FAIRHOPE — City officials are studying the addition of fluoride in the Fairhope water system after decades of use.The Fairhope City Council had been scheduled to vote Monday, July 11, on an …
FAIRHOPE — City officials are studying the addition of fluoride in the Fairhope water system after decades of use.
The Fairhope City Council had been scheduled to vote Monday, July 11, on an ordinance to stop using fluoride. After a discussion during the work session before the meeting, council members removed the ordinance from the agenda until they could get more information on the issue.
The chemical has been added to water systems in the United States since the 1940s to prevent tooth decay, according to reports from the U.S. Centers for Disease Control and Prevention. Fluoride strengthens teeth and prevents their decay, the report said.
Fluoride, however, is also dangerous for water system workers to use and can damage pipes over time, Fairhope officials said.
Mayor Sherry Sullivan said some systems in Alabama have stopped adding fluoride. She said local residents have also questioned Fairhope's use of the chemical.
"People say it's harmful to your health and different things, and people are pulling it from their water system," Sullivan said. "I don't think there is probably strong evidence that it's detrimental to people's health or it would not have been in there for so long."
She said the city spends about $30,000 a year on fluoride but also must use other chemicals that have to be added to counter the acidic effects of it on city pipes.
Jason Langley, city water and sewer superintendent, said some systems in Alabama have stopped using fluoride, but others have continued.
"Two of the oldest systems in the state that started fluoride, the first two are Florence, Alabama, and Jasper, Alabama. Jasper stopped it in 2016. I was a part of that," Langley said. "Florence still uses it, so it's 50-50. So, you can talk both sides, the advantages of it and the disadvantages. The rate that it's fed has changed drastically in the last 20 years. We feed roughly half of what we used to because it has been determined that high doses can lead to Alzheimer's and several other diseases, so we've cut back."
He said workers also have to take precautions when using the chemical.
"It is a safety issue for our guys, but they're trained, and they've not had any issues with it," Langley said.
Councilman Jack Burrell said the chemical is dangerous for workers but that adding fluoride helps consumers.
"I realize fluorine gas can be dangerous. It's a fuel. I've actually been burned by it personally," Burrell said. "I think the way we handle it here, is these guys have been trained and it's relatively safe to use."
Burrell said the council discussed stopping the addition of fluoride about eight years ago. At that time, Dr. Barry Booth, a Spanish Fort dentist, told the council that the CDC considered adding fluoride to drinking water one of the 10 greatest medical achievements of the 20th Century.
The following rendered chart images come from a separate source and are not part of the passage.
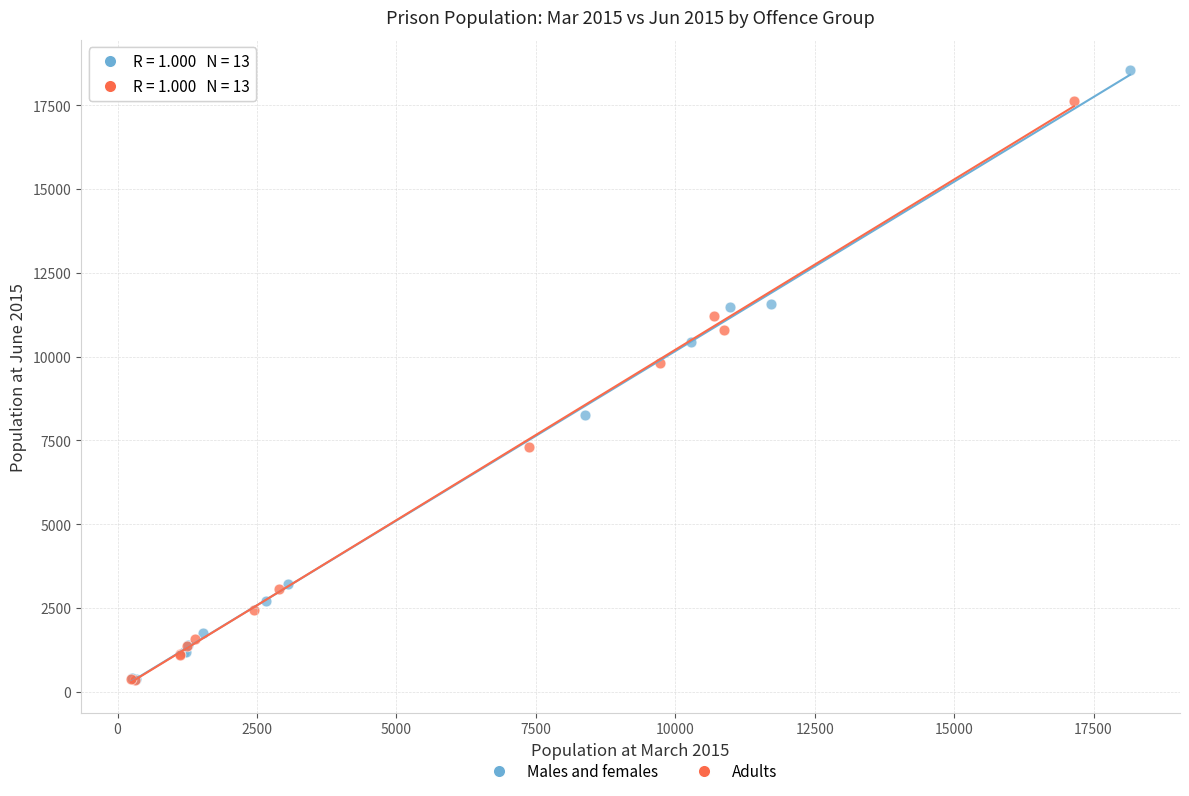

Which series reaches the maximum Y coordinate?

Males and females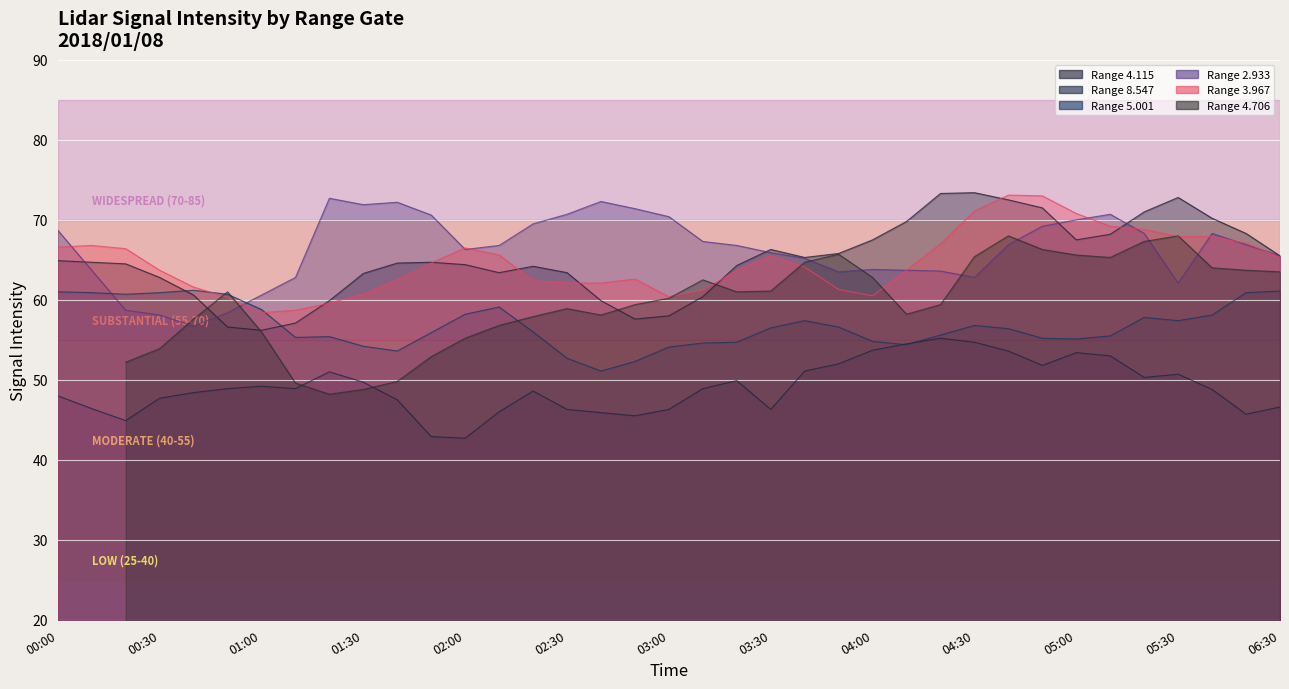

At which label does 8.547 first exceed 48?

2018/01/08 00:40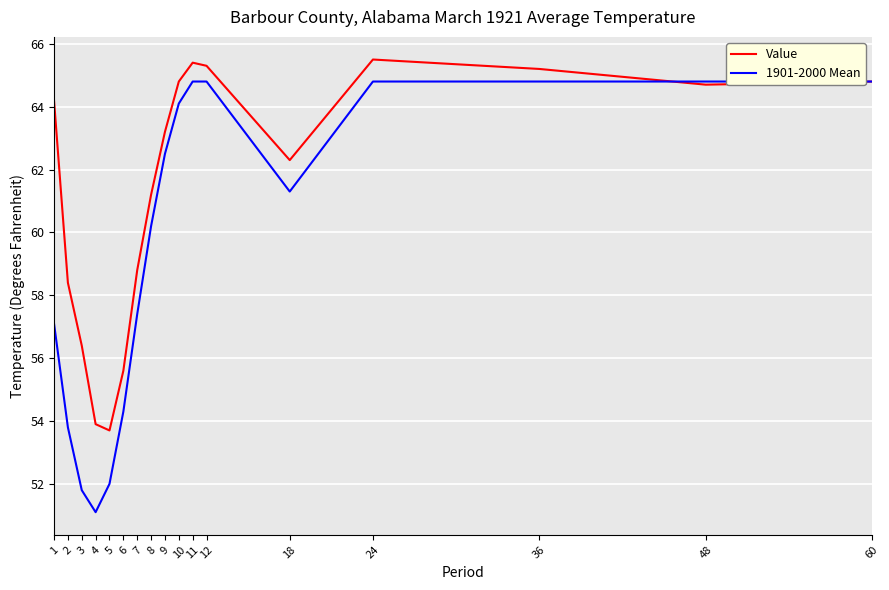

Reading right to left, transcribe all the data shown in this chart.

Value: 60=64.8	48=64.7	36=65.2	24=65.5	18=62.3	12=65.3	11=65.4	10=64.8	9=63.2	8=61.2	7=58.8	6=55.6	5=53.7	4=53.9	3=56.4	2=58.4	1=64.2
1901-2000 Mean: 60=64.8	48=64.8	36=64.8	24=64.8	18=61.3	12=64.8	11=64.8	10=64.1	9=62.5	8=60.2	7=57.4	6=54.3	5=52.0	4=51.1	3=51.8	2=53.8	1=57.1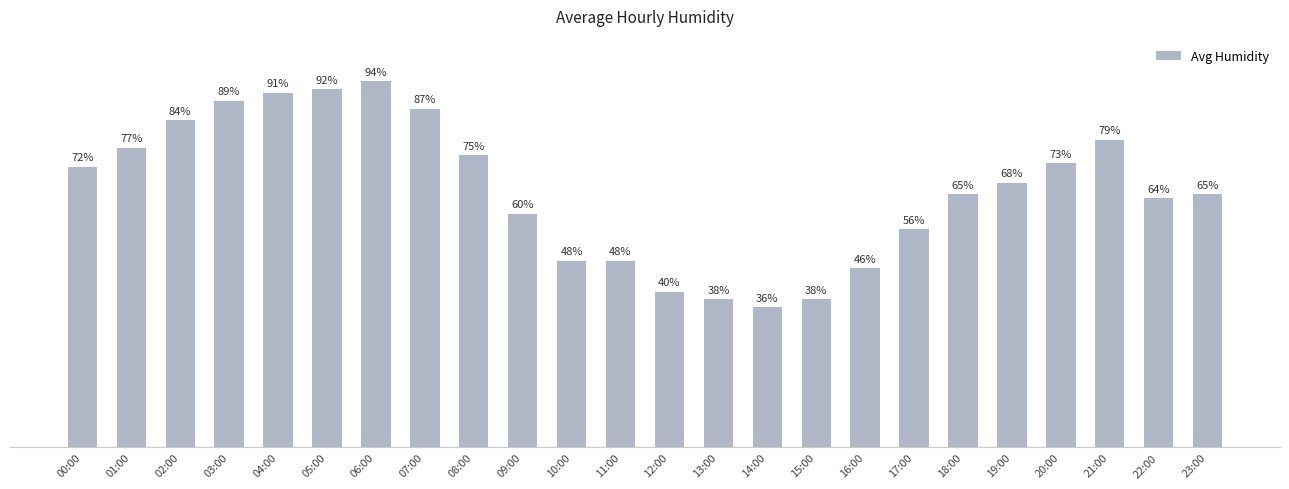

Which has a higher value, 20:00 or 08:00?

08:00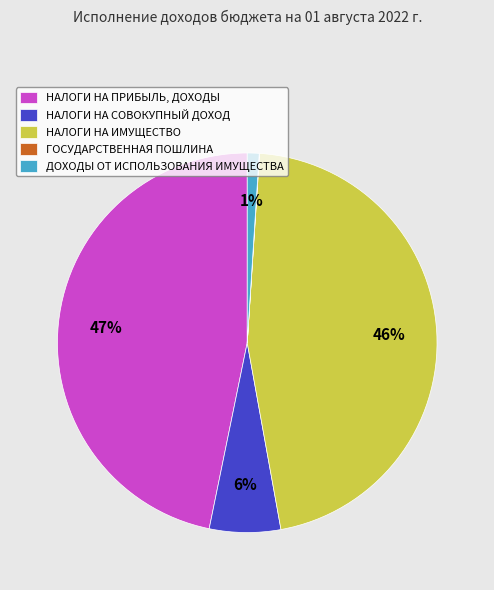

Approximately how many times larger is the value at НАЛОГИ НА СОВОКУПНЫЙ ДОХОД compared to ДОХОДЫ ОТ ИСПОЛЬЗОВАНИЯ ИМУЩЕСТВА?

6.0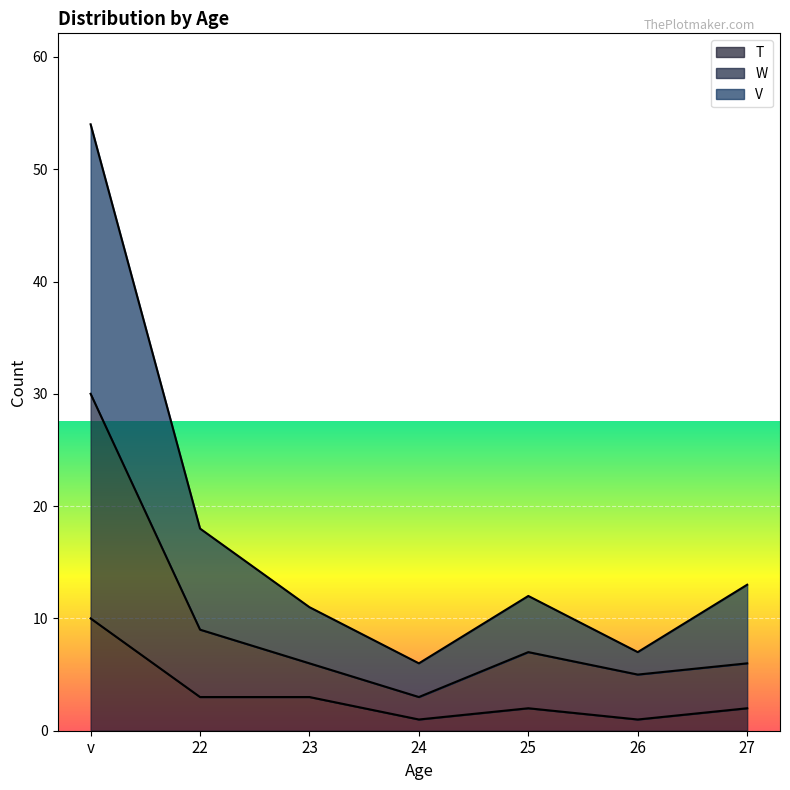

At 23, list the series in order from largest to smallest.

V, W, T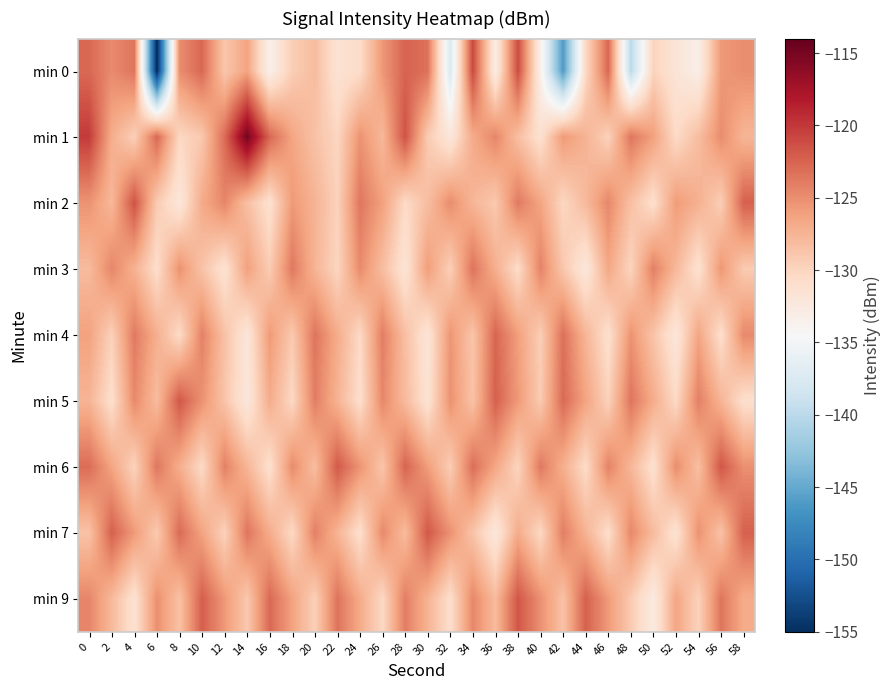

What is the maximum value shown in the chart?

-114.9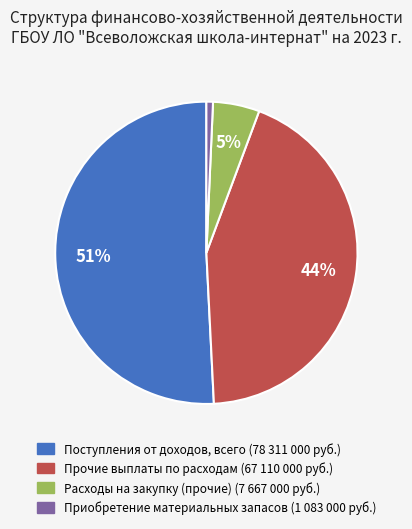

Is there a majority slice in this chart?

Yes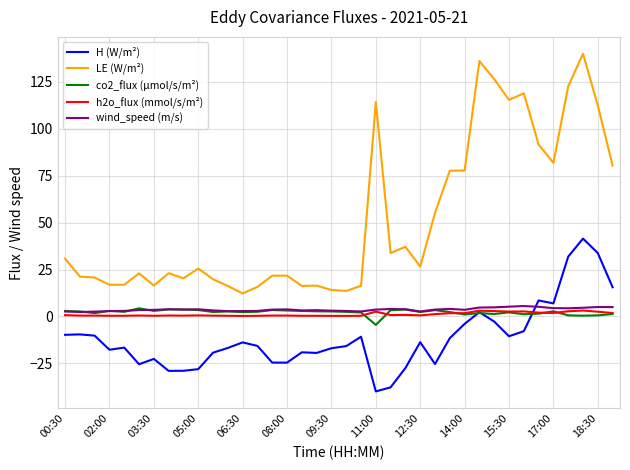

What is the minimum value shown in the chart?

-39.9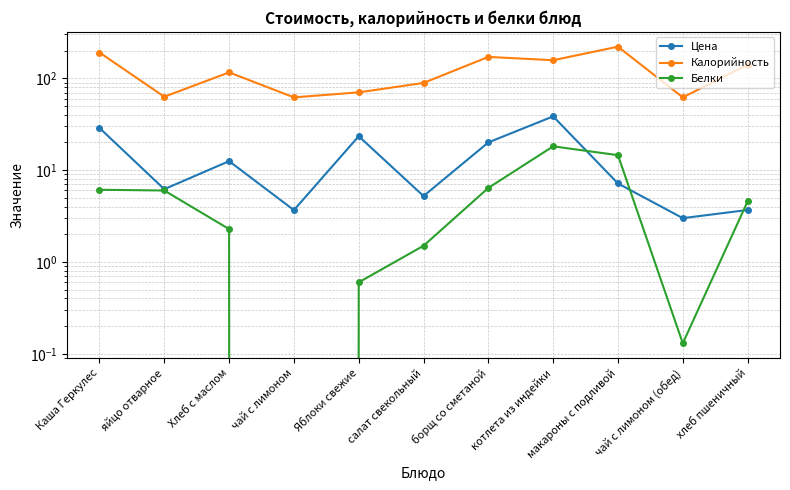

At which category does Белки reach its first local valley?

чай с лимоном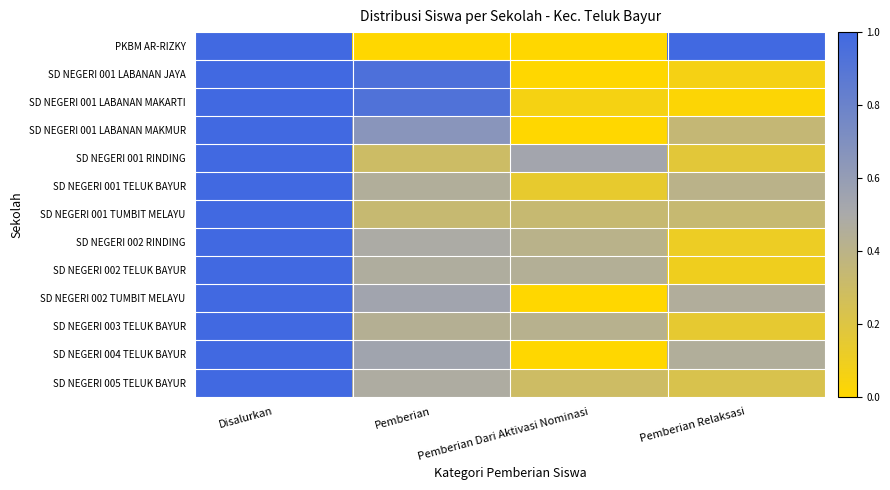

Which label corresponds to the smallest value in the chart?

Pemberian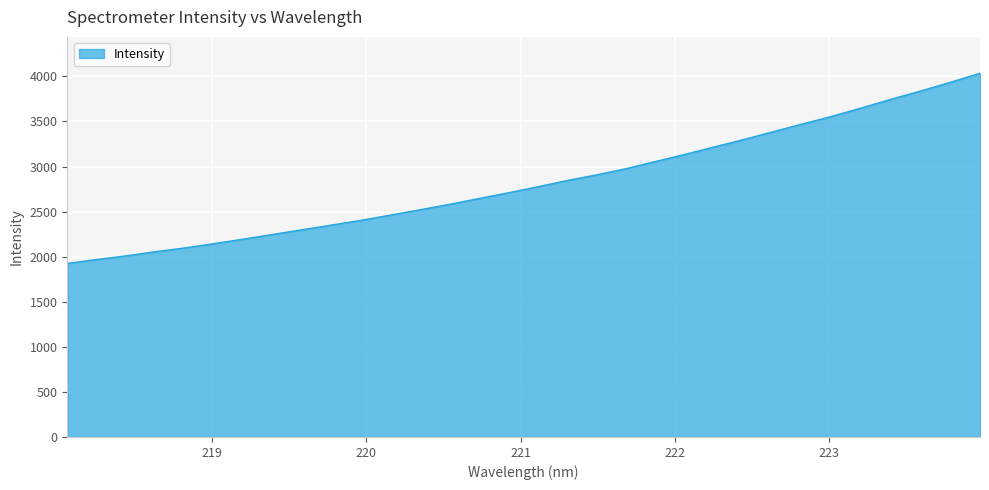

What is the difference between the maximum and minimum values?

2109.8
"Some European countries took fluoride out of their water. There was a study in Scotland that showed that once they took the fluoride out of their water their instances of tooth decay went up over 100% in their population," Burrell said.
Councilman Corey Martin said about 75% of Alabama water systems continue to use fluoride.
"I don't see why we would pull ours," he said. "I just don't see that weighing to remove it. I just don't see the benefit at all."
Councilman Kevin Boone said that unless the city has information showing that fluoride is a health hazard for consumers, he did not favor removing it from Fairhope water.
"I would just prefer to leave it there," Boone said. "Unless I could see some numbers from a reliable source that says this is a problem, I don't see why we need to fool with it. I do see the numbers, the information where it is beneficial for the health of your teeth."
Councilman Jay Robinson said he would like to study the issue and learn why some systems have stopped the use of fluoride.
"I'd want to know why, was it Florence or Jasper, took it out of their water," Robinson said. "I'd want to know what some of the other municipalities have done, why they chose to make that decision. What information they used to determine that and just sort of work it that way, but it sounds like there's arguments on both sides and I just want more information."